Thank you for your interest in MySQL.

Additional info:

already fixed in 4.1.2
[10 Dec 2003 16:42] [ name withheld ]
Are you referring to CJK bug #2033 as being identical, or which?

#2033 referred to UTF8 as a problem, I have no problem with UTF-8
encoding, I have a problem with GB2132 & BIG5.

#2033 crashed the server. Mine doesn't crash the server, it makes
the client stop responding, but I can start up a new client and
use the same database, only that table is problematic. (Yes, the
server is problematic, but it can keep serving up the same database,
and I can query that table without restarting the server).

#2033 was able to deal with a table of record length 1, mine is not.

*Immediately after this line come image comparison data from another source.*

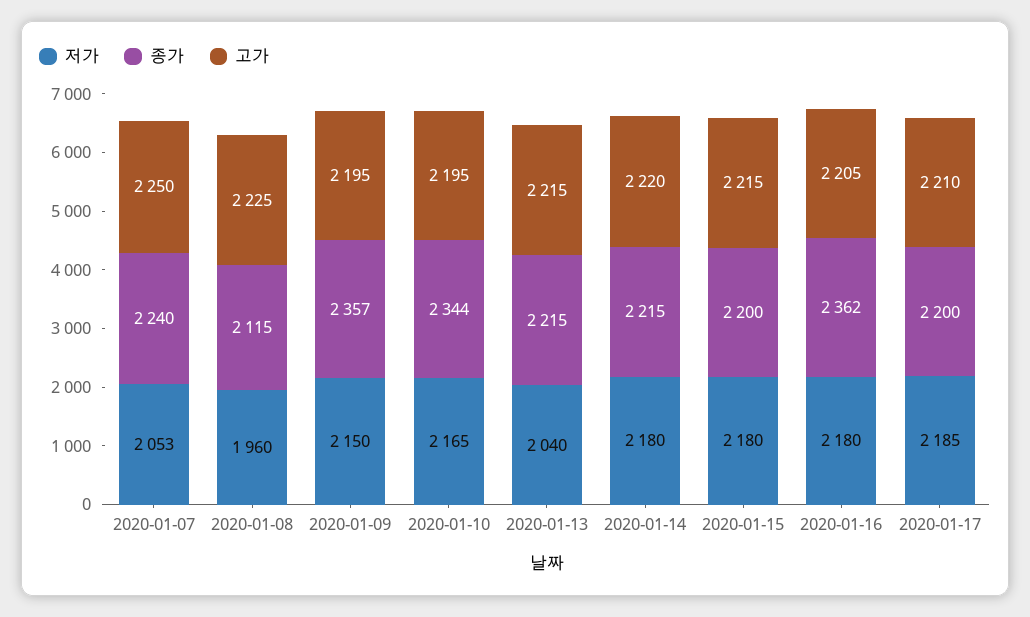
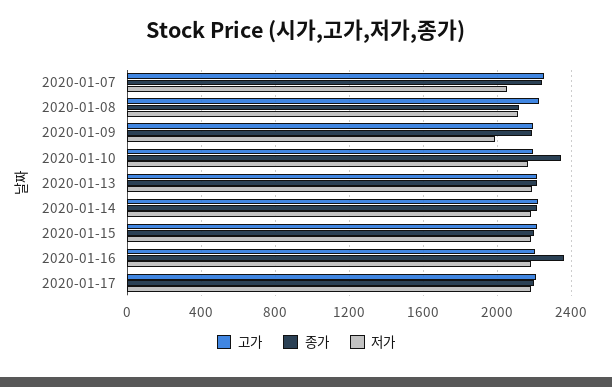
  {
    "저가": {
      "2020-01-07": 2053,
-     "2020-01-08": 1960,
+     "2020-01-08": 2100,
-     "2020-01-09": 2150,
+     "2020-01-09": 2000,
      "2020-01-10": 2165,
-     "2020-01-13": 2040,
+     "2020-01-13": 2200,
      "2020-01-14": 2180,
      "2020-01-15": 2180,
      "2020-01-16": 2180,
      "2020-01-17": 2185
    },
    "종가": {
      "2020-01-07": 2240,
      "2020-01-08": 2115,
-     "2020-01-09": 2357,
+     "2020-01-09": 2200,
      "2020-01-10": 2344,
      "2020-01-13": 2215,
      "2020-01-14": 2215,
      "2020-01-15": 2200,
      "2020-01-16": 2362,
      "2020-01-17": 2200
    },
    "고가": {
      "2020-01-07": 2250,
      "2020-01-08": 2225,
      "2020-01-09": 2195,
      "2020-01-10": 2195,
      "2020-01-13": 2215,
      "2020-01-14": 2220,
      "2020-01-15": 2215,
      "2020-01-16": 2205,
      "2020-01-17": 2210
    }
  }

#2033 had a problem creating a full-text index, while my table
had the full-text index created.

There's also a bug #1977 that has an issue with full-text indexing,
but it's a more complicated example of an insert, I don't have a
problem with full-text on iso-8859-1 & utf-8, and there's no
indication in the solution of what the issue was that fixed.

If you are referring to another bug report that I missed, please
tell me which one.

From an end user's perspective, I downloaded 4.1.1 binary last
night as 23 Megs over a 56k modem to test out CJK, discovered
a problem, and spent some time documenting in what I hoped was a
helpful bug report to make your job easier. If it had seemed to
me that this bug was obviously a repeat of another, I would have
simply downloaded the latest CVS and tried compiling it myself.
Only 26 minutes more to go now.
[10 Dec 2003 23:37] [ name withheld ]
Fixed by Dec 9 4.1.2 snapshot.
[11 Dec 2003 0:22] Sergei Golubchik
sorry for not being more detailed.
It was the bug reported by a customer and not via bug database, thus it does not have a number.

There was an entry in the manual's changelog:

* Fixed a hang in full-text indexing of EUC-JP (ujis) data.

but it is misleading as all multi-byte charsets besides utf8 were affected, not only ujis.
I changed it to:

* Fixed a hang in full-text indexing of strings in multi-byte (all besides utf8) charsets.